Top of Given information
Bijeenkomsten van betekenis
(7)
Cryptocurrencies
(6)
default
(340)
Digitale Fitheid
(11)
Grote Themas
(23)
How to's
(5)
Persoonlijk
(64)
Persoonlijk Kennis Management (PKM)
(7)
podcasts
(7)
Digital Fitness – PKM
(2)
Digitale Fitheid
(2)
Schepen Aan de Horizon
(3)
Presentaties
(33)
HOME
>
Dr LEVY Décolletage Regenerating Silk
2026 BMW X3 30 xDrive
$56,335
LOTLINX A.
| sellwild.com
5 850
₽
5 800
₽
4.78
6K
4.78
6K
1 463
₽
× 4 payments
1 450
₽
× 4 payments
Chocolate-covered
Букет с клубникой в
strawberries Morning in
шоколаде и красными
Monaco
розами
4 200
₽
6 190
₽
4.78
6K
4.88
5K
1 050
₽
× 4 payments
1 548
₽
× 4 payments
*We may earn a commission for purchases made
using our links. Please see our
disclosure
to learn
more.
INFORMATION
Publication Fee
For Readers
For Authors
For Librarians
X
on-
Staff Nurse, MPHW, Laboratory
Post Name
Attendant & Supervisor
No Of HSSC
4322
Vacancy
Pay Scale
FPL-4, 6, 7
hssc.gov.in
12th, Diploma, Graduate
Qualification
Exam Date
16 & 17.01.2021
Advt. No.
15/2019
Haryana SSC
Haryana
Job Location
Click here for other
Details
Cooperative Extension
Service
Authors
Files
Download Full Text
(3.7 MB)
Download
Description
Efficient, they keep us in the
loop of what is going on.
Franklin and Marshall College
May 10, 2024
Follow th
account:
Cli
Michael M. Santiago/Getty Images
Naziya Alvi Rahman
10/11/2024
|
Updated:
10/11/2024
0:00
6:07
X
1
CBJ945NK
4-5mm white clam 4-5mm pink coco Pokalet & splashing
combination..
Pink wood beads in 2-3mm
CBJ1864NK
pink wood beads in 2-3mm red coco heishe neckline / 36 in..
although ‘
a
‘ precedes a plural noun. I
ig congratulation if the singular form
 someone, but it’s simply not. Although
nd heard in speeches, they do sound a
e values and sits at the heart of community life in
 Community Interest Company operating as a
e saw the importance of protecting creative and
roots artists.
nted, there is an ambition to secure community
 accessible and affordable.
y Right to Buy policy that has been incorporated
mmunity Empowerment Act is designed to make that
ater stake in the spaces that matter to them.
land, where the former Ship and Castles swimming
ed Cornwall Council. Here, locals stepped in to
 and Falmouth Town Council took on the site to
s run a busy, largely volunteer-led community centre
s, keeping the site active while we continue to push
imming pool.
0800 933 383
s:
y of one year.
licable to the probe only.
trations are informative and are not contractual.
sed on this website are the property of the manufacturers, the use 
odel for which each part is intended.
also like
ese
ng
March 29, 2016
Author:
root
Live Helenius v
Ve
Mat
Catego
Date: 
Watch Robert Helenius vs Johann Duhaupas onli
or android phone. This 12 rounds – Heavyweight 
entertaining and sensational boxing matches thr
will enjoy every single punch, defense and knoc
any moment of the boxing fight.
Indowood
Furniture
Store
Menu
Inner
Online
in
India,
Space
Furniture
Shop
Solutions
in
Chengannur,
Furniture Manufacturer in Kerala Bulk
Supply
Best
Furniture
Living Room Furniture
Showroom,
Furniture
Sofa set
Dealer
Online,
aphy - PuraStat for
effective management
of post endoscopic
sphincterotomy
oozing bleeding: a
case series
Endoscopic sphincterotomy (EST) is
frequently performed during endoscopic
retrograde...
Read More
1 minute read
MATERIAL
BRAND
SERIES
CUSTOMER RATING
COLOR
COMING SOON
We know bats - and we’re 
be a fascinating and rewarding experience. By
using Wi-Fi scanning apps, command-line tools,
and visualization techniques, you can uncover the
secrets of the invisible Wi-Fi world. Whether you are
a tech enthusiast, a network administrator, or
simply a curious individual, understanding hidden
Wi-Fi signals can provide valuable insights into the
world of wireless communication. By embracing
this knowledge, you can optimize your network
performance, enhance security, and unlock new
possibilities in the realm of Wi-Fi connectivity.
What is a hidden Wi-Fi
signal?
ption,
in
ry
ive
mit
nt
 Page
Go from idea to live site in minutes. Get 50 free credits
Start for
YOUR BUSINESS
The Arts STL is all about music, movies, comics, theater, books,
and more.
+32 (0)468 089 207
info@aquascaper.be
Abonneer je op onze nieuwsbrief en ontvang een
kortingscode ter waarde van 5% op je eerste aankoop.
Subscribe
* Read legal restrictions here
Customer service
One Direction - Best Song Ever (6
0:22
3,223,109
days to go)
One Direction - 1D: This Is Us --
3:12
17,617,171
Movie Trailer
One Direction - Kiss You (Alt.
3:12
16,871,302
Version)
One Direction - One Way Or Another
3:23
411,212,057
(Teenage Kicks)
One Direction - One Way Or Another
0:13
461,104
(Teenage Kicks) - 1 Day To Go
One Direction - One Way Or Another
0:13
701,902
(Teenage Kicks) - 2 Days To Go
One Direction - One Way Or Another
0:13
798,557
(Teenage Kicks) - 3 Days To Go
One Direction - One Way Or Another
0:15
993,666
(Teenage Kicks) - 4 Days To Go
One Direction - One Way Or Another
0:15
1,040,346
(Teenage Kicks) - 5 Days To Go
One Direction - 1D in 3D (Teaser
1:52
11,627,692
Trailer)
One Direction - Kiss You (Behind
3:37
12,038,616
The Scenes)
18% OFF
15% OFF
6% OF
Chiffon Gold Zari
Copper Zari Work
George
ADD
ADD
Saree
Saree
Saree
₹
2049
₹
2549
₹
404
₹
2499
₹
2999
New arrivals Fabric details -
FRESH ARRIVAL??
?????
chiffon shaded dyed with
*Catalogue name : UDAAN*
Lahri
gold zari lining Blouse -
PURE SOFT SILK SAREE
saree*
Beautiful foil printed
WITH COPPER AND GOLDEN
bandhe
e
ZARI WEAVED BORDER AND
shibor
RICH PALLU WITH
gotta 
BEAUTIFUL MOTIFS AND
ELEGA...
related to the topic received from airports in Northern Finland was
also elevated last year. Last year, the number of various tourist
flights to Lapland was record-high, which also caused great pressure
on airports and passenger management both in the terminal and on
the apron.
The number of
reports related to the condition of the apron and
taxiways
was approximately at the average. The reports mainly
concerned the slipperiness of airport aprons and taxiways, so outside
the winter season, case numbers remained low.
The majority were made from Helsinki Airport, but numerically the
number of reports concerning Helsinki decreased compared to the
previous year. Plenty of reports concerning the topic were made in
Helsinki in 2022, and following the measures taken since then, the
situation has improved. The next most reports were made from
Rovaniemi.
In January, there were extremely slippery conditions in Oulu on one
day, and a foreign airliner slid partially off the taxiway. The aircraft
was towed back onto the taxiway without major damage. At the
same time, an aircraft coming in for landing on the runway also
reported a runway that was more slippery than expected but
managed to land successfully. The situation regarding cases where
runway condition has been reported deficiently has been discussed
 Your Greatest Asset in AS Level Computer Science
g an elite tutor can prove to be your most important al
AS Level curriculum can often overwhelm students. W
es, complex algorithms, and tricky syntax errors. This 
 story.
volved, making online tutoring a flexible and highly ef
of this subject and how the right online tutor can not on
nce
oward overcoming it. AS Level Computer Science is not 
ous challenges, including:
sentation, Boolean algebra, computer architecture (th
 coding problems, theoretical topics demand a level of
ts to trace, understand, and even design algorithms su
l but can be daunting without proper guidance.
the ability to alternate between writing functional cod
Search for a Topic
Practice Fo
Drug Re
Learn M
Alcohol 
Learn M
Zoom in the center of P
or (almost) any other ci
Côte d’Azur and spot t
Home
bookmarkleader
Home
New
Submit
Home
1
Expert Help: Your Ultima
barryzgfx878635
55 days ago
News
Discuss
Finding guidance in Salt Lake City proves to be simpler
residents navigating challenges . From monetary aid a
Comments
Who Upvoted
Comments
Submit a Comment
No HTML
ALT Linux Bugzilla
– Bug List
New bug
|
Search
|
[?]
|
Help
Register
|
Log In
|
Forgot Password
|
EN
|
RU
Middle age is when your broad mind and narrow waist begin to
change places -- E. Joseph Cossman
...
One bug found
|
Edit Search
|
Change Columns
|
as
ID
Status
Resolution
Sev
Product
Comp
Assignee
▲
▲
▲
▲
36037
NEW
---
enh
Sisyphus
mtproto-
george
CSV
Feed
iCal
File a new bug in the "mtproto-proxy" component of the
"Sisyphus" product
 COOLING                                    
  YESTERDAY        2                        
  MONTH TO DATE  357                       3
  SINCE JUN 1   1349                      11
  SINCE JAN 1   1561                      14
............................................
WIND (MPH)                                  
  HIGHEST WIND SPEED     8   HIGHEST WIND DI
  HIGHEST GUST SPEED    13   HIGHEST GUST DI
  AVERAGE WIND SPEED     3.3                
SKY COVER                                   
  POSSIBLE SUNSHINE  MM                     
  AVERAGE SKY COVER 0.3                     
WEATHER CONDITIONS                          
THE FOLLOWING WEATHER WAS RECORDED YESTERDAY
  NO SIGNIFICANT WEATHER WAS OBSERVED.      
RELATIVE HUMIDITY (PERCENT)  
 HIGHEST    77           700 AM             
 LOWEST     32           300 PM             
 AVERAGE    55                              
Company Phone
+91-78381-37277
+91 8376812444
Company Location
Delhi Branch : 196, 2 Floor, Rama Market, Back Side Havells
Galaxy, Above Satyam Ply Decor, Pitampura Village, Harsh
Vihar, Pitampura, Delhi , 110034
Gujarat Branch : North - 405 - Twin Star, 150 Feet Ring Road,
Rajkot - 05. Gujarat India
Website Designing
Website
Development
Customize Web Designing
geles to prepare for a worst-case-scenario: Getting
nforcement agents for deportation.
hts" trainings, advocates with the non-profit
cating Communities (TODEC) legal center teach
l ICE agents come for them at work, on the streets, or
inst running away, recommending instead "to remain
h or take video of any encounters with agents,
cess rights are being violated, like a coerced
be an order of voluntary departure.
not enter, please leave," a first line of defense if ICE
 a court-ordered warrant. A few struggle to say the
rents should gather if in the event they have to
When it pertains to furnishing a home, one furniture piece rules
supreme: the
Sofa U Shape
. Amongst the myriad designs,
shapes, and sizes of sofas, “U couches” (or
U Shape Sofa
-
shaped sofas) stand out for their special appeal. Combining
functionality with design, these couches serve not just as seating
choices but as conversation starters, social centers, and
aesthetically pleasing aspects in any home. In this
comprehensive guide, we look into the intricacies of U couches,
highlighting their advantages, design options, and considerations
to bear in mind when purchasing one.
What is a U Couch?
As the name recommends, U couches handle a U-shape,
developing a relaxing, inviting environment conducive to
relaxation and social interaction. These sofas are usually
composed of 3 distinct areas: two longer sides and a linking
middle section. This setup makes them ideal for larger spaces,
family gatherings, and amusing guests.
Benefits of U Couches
Bottom of Given information
**Work instruction:** Copy out the lines of the entries word for word, starting at the beginning of the entries and ending with the line that contains "for purchases made".

**Output below:**
Bijeenkomsten van betekenis
(7)
Cryptocurrencies
(6)
default
(340)
Digitale Fitheid
(11)
Grote Themas
(23)
How to's
(5)
Persoonlijk
(64)
Persoonlijk Kennis Management (PKM)
(7)
podcasts
(7)
Digital Fitness – PKM
(2)
Digitale Fitheid
(2)
Schepen Aan de Horizon
(3)
Presentaties
(33)
HOME
>
Dr LEVY Décolletage Regenerating Silk
2026 BMW X3 30 xDrive
$56,335
LOTLINX A.
| sellwild.com
5 850
₽
5 800
₽
4.78
6K
4.78
6K
1 463
₽
× 4 payments
1 450
₽
× 4 payments
Chocolate-covered
Букет с клубникой в
strawberries Morning in
шоколаде и красными
Monaco
розами
4 200
₽
6 190
₽
4.78
6K
4.88
5K
1 050
₽
× 4 payments
1 548
₽
× 4 payments
*We may earn a commission for purchases made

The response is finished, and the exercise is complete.